Assigned task
Copy out the lines verbatim, from the line containing "本リポジトリは、論文「Identification of Attacking" up to and including the line containing "- tensorflow / keras（CNNモデル用）", from the records below.

** Supplied entries follows **

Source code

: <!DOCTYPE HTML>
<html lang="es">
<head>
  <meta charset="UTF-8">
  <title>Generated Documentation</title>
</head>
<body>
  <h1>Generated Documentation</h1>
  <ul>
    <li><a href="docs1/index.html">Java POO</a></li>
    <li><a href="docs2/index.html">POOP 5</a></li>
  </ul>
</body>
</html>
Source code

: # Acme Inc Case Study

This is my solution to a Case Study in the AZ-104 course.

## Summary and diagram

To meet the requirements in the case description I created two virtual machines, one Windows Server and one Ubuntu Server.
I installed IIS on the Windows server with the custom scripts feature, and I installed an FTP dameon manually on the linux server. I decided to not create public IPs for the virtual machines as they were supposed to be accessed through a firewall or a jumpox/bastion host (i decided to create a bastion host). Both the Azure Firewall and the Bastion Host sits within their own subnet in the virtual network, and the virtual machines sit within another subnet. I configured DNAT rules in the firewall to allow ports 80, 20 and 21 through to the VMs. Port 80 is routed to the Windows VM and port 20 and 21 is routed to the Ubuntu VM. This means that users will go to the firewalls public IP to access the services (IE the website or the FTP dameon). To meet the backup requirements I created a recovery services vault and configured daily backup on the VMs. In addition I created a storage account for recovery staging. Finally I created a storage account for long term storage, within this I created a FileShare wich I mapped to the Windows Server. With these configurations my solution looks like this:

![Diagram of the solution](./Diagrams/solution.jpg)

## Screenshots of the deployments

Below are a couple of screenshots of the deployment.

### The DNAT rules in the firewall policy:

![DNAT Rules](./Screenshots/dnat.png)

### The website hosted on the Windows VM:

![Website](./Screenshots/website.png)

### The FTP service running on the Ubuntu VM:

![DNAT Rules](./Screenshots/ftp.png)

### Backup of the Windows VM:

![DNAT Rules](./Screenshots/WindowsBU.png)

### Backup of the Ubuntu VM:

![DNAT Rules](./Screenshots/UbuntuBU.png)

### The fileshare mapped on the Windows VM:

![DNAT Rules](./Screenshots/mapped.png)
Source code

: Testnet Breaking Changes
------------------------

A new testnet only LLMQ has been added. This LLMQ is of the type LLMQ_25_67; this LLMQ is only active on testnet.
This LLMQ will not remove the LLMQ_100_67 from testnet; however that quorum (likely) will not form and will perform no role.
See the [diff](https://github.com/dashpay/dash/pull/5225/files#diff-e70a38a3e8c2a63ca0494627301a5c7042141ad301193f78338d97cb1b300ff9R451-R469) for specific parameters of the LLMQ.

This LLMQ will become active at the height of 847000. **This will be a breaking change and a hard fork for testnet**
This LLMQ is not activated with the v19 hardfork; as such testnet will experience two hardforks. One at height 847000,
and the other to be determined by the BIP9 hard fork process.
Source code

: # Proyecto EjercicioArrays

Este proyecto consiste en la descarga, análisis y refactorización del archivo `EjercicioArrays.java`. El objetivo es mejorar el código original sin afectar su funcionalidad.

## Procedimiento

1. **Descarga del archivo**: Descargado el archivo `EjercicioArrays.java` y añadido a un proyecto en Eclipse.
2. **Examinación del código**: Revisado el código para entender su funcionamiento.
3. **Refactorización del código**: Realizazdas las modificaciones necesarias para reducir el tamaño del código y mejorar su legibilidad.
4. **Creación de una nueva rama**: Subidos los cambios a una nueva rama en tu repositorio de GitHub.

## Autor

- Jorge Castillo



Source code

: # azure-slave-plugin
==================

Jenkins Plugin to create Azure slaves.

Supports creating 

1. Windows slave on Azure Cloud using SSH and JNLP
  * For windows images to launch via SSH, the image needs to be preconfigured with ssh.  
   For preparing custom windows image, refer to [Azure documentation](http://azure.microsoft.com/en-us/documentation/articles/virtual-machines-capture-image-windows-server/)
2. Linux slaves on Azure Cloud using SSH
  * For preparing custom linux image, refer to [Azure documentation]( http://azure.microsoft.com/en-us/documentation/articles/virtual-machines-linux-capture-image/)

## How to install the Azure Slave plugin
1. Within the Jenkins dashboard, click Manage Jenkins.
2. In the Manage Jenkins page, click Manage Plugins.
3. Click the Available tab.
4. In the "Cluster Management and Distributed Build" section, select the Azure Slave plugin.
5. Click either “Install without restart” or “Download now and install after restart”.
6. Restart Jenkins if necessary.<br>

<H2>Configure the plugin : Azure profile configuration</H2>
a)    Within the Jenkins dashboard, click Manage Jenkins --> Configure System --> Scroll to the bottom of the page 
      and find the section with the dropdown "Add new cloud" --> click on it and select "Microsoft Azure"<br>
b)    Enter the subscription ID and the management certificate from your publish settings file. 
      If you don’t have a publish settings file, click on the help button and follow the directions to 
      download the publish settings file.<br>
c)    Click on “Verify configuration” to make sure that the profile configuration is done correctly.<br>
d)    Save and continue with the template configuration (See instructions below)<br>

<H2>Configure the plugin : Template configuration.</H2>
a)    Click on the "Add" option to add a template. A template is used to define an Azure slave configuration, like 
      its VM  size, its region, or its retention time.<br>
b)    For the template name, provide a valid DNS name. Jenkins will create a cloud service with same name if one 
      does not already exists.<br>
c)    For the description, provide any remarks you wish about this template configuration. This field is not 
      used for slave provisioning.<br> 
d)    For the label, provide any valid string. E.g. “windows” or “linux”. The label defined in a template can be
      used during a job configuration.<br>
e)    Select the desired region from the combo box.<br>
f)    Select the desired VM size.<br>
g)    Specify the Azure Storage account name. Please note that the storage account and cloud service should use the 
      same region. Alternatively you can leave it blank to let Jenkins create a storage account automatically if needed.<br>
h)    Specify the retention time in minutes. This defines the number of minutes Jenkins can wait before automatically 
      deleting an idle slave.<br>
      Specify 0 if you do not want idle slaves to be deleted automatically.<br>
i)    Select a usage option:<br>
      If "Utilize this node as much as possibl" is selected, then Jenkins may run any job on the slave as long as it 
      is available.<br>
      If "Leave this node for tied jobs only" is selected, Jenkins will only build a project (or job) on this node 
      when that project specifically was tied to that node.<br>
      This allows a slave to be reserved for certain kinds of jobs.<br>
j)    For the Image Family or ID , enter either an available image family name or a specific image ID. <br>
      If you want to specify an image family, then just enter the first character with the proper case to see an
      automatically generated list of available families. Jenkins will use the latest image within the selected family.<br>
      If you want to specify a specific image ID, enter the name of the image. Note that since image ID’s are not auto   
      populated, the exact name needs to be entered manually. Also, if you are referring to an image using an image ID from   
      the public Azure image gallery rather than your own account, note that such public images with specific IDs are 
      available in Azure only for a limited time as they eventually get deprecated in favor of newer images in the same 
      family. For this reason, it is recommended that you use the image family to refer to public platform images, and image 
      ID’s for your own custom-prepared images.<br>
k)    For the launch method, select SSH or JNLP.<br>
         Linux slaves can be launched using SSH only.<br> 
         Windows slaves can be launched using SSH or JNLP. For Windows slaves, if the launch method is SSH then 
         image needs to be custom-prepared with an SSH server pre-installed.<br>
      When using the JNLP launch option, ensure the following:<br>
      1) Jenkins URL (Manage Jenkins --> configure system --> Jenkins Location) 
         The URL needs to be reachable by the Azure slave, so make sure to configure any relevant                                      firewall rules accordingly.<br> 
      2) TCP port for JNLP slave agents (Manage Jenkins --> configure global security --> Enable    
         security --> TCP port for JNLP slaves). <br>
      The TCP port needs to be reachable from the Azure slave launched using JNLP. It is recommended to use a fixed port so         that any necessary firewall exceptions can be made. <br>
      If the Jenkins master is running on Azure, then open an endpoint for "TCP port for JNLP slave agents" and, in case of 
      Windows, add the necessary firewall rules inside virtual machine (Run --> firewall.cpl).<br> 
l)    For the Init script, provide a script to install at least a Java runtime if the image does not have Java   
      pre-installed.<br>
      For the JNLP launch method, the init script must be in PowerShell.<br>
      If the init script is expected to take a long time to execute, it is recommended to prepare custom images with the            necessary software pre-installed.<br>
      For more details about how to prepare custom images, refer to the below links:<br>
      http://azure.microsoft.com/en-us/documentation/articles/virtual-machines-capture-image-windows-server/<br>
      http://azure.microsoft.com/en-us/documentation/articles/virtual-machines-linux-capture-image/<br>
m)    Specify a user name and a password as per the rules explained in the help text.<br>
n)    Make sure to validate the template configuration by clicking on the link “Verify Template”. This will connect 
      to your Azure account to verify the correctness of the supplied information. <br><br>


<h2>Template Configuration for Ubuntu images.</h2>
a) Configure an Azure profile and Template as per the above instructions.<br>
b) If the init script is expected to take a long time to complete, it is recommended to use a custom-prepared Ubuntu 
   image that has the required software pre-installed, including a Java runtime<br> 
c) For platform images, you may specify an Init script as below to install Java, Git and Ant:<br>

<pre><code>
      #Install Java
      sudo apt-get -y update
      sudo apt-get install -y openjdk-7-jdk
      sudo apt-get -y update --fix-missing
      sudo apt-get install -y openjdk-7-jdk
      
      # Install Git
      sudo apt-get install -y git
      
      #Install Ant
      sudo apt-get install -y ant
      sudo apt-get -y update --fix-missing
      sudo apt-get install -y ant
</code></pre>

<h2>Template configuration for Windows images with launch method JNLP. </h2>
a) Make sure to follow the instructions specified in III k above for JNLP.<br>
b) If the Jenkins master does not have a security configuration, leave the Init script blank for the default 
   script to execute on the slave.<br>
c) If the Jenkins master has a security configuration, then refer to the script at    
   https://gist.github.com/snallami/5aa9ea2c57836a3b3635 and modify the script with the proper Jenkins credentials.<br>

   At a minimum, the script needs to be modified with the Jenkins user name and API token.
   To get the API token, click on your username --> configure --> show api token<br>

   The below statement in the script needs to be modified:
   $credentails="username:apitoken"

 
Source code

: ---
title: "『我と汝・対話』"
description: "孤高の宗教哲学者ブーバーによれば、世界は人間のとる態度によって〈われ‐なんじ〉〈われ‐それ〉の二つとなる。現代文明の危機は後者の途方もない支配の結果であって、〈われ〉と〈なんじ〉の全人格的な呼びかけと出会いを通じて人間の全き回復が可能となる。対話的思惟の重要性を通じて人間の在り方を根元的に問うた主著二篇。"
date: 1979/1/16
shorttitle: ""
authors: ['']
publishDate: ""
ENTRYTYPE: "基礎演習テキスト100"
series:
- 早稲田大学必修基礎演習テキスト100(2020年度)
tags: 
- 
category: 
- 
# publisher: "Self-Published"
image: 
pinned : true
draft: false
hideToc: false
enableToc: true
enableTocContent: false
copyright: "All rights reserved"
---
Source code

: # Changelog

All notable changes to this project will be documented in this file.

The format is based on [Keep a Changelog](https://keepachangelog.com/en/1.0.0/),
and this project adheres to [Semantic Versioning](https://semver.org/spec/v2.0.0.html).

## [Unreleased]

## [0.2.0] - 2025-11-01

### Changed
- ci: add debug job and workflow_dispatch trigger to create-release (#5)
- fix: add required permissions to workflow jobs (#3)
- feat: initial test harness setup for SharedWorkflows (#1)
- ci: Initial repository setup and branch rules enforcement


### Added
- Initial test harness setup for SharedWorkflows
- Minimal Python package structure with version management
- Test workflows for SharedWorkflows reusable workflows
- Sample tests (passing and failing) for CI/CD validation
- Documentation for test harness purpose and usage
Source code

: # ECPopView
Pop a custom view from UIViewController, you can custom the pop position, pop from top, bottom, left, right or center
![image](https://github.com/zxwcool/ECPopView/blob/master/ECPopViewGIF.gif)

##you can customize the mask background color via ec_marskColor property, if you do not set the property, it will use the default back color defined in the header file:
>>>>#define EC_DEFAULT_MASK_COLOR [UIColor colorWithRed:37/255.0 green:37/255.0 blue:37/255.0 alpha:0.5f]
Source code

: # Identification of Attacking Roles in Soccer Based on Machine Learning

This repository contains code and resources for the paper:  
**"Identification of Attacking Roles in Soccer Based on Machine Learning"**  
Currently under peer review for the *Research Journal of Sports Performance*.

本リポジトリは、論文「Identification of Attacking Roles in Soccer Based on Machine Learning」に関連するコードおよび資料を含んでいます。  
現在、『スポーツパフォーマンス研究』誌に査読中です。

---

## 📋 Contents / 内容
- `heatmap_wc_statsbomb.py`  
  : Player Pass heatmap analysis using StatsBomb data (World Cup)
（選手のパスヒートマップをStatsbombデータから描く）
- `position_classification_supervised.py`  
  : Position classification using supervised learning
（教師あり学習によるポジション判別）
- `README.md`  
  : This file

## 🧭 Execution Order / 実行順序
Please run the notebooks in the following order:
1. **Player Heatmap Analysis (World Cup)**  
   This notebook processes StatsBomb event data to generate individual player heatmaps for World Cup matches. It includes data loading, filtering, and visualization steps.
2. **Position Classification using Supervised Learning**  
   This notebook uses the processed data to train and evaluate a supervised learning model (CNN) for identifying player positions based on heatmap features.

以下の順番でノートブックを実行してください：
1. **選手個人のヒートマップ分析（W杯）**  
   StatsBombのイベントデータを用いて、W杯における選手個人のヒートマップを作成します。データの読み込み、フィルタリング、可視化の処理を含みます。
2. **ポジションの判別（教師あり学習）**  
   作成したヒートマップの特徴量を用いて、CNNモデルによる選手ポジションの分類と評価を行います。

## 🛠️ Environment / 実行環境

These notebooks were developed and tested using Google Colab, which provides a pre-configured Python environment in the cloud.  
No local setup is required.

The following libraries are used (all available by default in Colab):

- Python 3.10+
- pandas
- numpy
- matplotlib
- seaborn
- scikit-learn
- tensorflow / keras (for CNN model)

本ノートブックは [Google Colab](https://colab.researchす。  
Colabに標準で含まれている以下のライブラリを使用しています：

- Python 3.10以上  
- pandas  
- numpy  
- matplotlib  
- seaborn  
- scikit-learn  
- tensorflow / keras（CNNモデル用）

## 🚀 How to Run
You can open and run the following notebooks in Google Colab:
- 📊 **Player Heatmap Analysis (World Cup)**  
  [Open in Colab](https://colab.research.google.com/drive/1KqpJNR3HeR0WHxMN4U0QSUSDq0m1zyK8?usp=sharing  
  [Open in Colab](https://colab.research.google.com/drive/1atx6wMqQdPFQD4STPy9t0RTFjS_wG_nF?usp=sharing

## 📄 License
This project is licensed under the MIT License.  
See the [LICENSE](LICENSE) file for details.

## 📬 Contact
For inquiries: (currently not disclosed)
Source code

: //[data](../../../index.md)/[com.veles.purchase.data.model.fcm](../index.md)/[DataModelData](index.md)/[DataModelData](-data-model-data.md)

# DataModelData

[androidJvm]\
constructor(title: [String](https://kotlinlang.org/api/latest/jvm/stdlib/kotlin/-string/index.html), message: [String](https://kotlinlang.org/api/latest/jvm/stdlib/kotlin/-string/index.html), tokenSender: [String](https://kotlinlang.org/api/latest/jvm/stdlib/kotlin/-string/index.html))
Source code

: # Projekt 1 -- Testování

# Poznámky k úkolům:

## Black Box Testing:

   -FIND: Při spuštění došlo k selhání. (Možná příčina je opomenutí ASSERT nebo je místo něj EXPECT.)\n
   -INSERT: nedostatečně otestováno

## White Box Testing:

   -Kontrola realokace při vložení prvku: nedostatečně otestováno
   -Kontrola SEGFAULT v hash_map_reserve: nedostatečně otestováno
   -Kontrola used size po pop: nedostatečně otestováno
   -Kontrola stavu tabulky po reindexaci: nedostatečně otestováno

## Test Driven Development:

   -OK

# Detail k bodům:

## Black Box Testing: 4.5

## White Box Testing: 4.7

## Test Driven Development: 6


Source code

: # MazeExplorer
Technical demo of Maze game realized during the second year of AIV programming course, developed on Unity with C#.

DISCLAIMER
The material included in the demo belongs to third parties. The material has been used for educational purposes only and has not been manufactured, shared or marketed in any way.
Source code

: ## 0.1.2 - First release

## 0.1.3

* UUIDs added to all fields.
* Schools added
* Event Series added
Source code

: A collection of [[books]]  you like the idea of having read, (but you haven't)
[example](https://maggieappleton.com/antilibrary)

** End of Supplied entries **

Your response
本リポジトリは、論文「Identification of Attacking Roles in Soccer Based on Machine Learning」に関連するコードおよび資料を含んでいます。  
現在、『スポーツパフォーマンス研究』誌に査読中です。

---

## 📋 Contents / 内容
- `heatmap_wc_statsbomb.py`  
  : Player Pass heatmap analysis using StatsBomb data (World Cup)
（選手のパスヒートマップをStatsbombデータから描く）
- `position_classification_supervised.py`  
  : Position classification using supervised learning
（教師あり学習によるポジション判別）
- `README.md`  
  : This file

## 🧭 Execution Order / 実行順序
Please run the notebooks in the following order:
1. **Player Heatmap Analysis (World Cup)**  
   This notebook processes StatsBomb event data to generate individual player heatmaps for World Cup matches. It includes data loading, filtering, and visualization steps.
2. **Position Classification using Supervised Learning**  
   This notebook uses the processed data to train and evaluate a supervised learning model (CNN) for identifying player positions based on heatmap features.

以下の順番でノートブックを実行してください：
1. **選手個人のヒートマップ分析（W杯）**  
   StatsBombのイベントデータを用いて、W杯における選手個人のヒートマップを作成します。データの読み込み、フィルタリング、可視化の処理を含みます。
2. **ポジションの判別（教師あり学習）**  
   作成したヒートマップの特徴量を用いて、CNNモデルによる選手ポジションの分類と評価を行います。

## 🛠️ Environment / 実行環境

These notebooks were developed and tested using Google Colab, which provides a pre-configured Python environment in the cloud.  
No local setup is required.

The following libraries are used (all available by default in Colab):

- Python 3.10+
- pandas
- numpy
- matplotlib
- seaborn
- scikit-learn
- tensorflow / keras (for CNN model)

本ノートブックは [Google Colab](https://colab.researchす。  
Colabに標準で含まれている以下のライブラリを使用しています：

- Python 3.10以上  
- pandas  
- numpy  
- matplotlib  
- seaborn  
- scikit-learn  
- tensorflow / keras（CNNモデル用）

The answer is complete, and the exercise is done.